Your objective: Collect every line in the rows below that contains the string "region" and copy each one in full. The match is case-sensitive.

Data:
────────

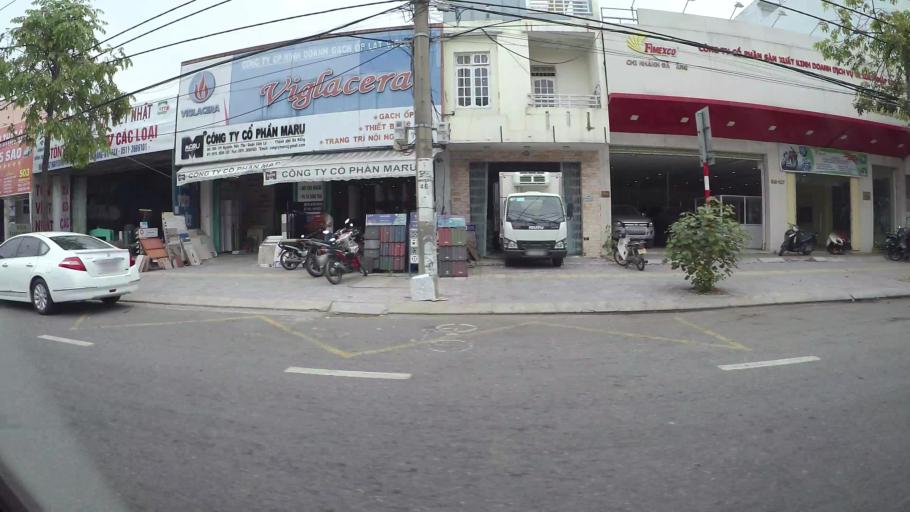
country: VN
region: Da Nang
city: Cam Le
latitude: 16.0330
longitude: 108.2092
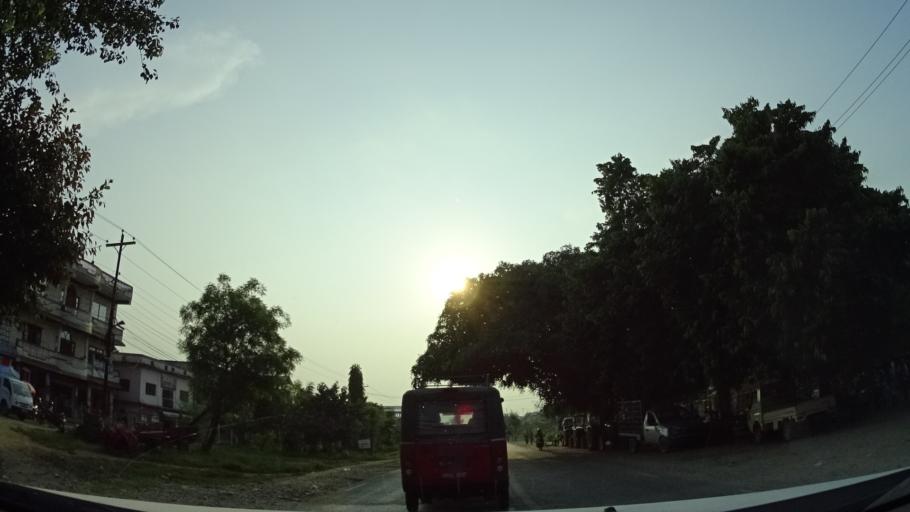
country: NP
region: Central Region
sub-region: Narayani Zone
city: Bharatpur
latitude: 27.6875
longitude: 84.2631
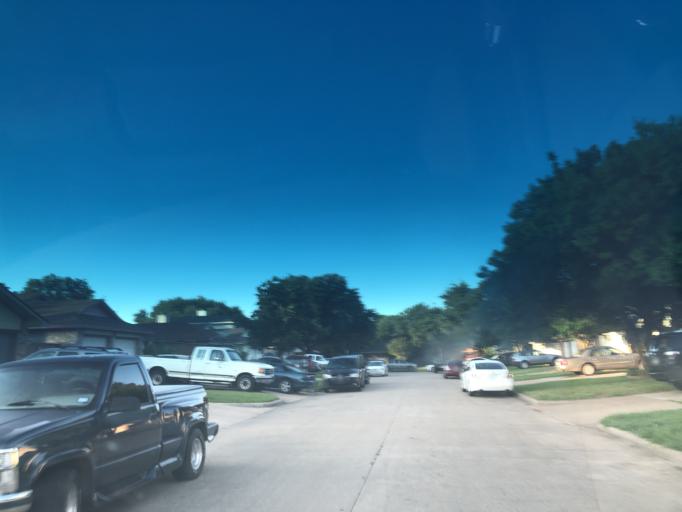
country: US
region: Texas
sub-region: Dallas County
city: Grand Prairie
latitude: 32.6941
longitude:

────────

Correct answer:
region: Da Nang
region: Central Region
sub-region: Narayani Zone
region: Texas
sub-region: Dallas County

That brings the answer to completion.